Don’t let your family experience tragedy. Follow these gun safety tips to prevent unintentional shootings.
Firearms require respect, careful handling and thorough gun safety education.
However, research shows that 4.6 million American children live in homes with improperly stored guns. The American Academy of Pediatrics defines proper storage as locked and unloaded with the ammunition stored separately. Easy access to unsecured firearms is a factor in a majority of unintentional child gun deaths, and firearm-related injuries are now the second leading cause of death for children in the U.S. Access to a gun is also a risk factor for teenage suicide, which has been steadily rising over the last decade. Suicide is one of the three leading causes of death for 13- to 19-year-olds in the United States.
If adults keep guns in the home—or if children are using BB, cap or paintball guns— here’s what families should keep in mind to ensure everyone’s safety:
Store guns and ammunition safely
- Keep guns in a locked location, unloaded, out of reach and sight of children.
- Store ammunition in a separate locked location, out of reach and sight of children.

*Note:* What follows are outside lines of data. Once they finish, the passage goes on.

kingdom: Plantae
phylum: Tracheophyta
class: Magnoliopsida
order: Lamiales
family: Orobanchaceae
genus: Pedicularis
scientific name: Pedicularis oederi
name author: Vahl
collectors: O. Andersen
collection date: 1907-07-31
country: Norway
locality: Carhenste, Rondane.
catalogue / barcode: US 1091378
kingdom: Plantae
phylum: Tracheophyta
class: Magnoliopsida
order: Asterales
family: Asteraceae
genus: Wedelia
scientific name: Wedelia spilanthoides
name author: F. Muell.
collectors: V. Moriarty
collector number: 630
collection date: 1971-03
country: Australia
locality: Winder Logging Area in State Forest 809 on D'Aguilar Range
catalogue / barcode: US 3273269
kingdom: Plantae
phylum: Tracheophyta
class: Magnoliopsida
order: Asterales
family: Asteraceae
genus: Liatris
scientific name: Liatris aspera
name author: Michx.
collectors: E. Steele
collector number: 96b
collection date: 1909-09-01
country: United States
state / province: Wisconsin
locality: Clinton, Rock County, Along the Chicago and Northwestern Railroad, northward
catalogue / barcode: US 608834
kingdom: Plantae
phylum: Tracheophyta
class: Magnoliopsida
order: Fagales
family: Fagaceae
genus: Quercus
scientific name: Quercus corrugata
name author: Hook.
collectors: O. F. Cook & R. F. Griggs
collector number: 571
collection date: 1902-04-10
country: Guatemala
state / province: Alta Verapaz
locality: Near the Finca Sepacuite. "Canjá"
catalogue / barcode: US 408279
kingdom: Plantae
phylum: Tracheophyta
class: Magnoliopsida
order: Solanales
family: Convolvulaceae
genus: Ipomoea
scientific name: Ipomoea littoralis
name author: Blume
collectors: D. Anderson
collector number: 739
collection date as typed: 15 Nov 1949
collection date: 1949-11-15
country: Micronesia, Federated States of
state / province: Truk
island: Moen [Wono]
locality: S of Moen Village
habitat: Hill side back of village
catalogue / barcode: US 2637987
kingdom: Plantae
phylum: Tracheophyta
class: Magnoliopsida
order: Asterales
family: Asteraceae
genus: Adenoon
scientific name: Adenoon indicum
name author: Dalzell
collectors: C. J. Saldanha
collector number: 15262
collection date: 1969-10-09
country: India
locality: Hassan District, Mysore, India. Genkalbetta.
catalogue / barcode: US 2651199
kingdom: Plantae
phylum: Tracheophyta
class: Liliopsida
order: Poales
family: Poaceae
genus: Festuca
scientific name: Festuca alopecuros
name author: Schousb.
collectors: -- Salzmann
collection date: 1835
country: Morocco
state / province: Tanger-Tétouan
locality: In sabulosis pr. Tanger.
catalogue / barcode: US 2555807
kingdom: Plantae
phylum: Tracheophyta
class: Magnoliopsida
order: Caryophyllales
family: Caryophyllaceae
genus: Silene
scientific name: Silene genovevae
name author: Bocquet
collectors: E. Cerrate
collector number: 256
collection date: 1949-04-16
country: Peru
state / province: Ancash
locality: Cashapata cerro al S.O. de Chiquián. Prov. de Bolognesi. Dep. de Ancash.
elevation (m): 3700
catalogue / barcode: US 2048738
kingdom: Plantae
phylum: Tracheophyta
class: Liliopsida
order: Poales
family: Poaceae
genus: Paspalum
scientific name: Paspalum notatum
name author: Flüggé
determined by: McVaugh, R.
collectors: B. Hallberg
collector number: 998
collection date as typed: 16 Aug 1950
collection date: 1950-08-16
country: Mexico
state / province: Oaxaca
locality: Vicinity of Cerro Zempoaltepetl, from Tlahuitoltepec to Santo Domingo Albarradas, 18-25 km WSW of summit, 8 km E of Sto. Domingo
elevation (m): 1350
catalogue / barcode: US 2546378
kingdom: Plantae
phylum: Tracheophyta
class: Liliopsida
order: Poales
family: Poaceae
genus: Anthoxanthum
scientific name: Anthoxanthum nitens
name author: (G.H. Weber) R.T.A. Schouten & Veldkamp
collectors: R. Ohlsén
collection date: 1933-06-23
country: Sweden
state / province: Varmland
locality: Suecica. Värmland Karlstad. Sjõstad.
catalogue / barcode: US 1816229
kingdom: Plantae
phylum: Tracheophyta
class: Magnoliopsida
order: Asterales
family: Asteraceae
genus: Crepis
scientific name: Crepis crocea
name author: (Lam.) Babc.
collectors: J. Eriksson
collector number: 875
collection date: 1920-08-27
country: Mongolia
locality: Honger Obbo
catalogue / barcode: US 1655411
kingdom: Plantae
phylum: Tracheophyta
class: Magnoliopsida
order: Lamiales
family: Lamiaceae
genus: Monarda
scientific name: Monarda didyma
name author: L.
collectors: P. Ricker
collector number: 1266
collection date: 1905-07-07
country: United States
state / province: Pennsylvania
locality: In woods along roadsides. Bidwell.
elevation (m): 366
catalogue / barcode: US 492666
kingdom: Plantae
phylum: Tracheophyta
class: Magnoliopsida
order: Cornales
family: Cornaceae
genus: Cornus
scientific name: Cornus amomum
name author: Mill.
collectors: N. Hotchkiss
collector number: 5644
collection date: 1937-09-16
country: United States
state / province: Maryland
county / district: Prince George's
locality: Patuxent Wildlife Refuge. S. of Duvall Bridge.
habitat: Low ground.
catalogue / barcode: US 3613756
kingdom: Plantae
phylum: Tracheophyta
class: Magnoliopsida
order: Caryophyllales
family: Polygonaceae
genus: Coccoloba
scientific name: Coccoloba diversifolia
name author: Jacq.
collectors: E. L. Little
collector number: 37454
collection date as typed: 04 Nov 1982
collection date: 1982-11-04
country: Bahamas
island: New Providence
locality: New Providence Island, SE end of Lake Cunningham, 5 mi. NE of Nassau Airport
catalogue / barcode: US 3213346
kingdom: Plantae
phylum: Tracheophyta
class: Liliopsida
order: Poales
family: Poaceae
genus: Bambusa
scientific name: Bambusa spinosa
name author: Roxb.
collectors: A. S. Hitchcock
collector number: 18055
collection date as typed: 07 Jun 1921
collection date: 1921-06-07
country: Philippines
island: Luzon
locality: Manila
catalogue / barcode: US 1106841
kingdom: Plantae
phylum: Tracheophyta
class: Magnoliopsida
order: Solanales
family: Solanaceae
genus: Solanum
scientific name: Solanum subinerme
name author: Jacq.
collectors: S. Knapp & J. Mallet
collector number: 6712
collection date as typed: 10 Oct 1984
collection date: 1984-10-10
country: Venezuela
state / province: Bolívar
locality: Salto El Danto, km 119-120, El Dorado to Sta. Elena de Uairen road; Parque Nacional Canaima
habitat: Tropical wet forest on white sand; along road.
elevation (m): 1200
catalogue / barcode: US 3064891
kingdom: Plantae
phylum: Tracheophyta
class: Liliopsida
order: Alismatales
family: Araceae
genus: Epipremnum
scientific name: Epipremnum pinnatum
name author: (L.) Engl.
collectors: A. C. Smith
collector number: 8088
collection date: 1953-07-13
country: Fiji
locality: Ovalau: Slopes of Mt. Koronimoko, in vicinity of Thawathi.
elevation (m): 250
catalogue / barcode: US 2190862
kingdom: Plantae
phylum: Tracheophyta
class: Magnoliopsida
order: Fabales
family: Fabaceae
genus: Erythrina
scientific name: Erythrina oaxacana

- Keep the keys and combinations hidden.
- Make sure to equip all guns with effective child-resistant gun locks.
- Lock up gun-cleaning supplies, which are often poisonous. (If you think your child has touched or ingested these supplies, call the Tennessee Poison Center at 1-800-222-1222.)
- When handling or cleaning a gun, never leave the gun unattended.
Talk to children and their caregivers about gun safety
- It is important to remember that talking to children about guns is a respected precaution but is not a guarantee of safety.
- Make sure they understand that any situation where there’s an unsupervised gun is a dangerous situation.
- For young children, keep the language simple. For example: “If you see a gun, don’t touch it. Tell an adult right away.”
- When talking to adolescents about guns, include it in your regular safety conversations about topics like drugs, alcohol and safe driving. Give your teen strategies to remove themselves from a situation where an unsecured gun in present such as “My mom just texted that I need to come home right away.”
- Talk to grandparents and the parents of friends your children visit about safe gun storage practices.
Dispose of guns you don’t need
If you decide that you no longer need to have a gun in your home, dispose of it in a safe way. Consult with law enforcement in your community on how to do so.
BB and non-powder guns are also dangerous
- Non-powder guns, such as ball-bearing (BB) guns, pellet guns and paintball guns, are not regulated by the government but can cause serious injury and death.
- The U.S. Consumer Product Safety Commission says that children younger than 16 should not use high-velocity BB guns or pellet guns. And these guns should only be used under the supervision of an adult.
- Paintball guns are known to cause traumatic eye injuries, so kids need to wear protective eye gear when handling paintball guns.
- Kids should not put caps for toy guns in their pockets, because these can ignite due to friction and cause burns, not to mention loud noises that can damage hearing.
Keep your home safe and practice these gun safety rules. Educating those you love about firearms can prevent unintentional injuries from happening.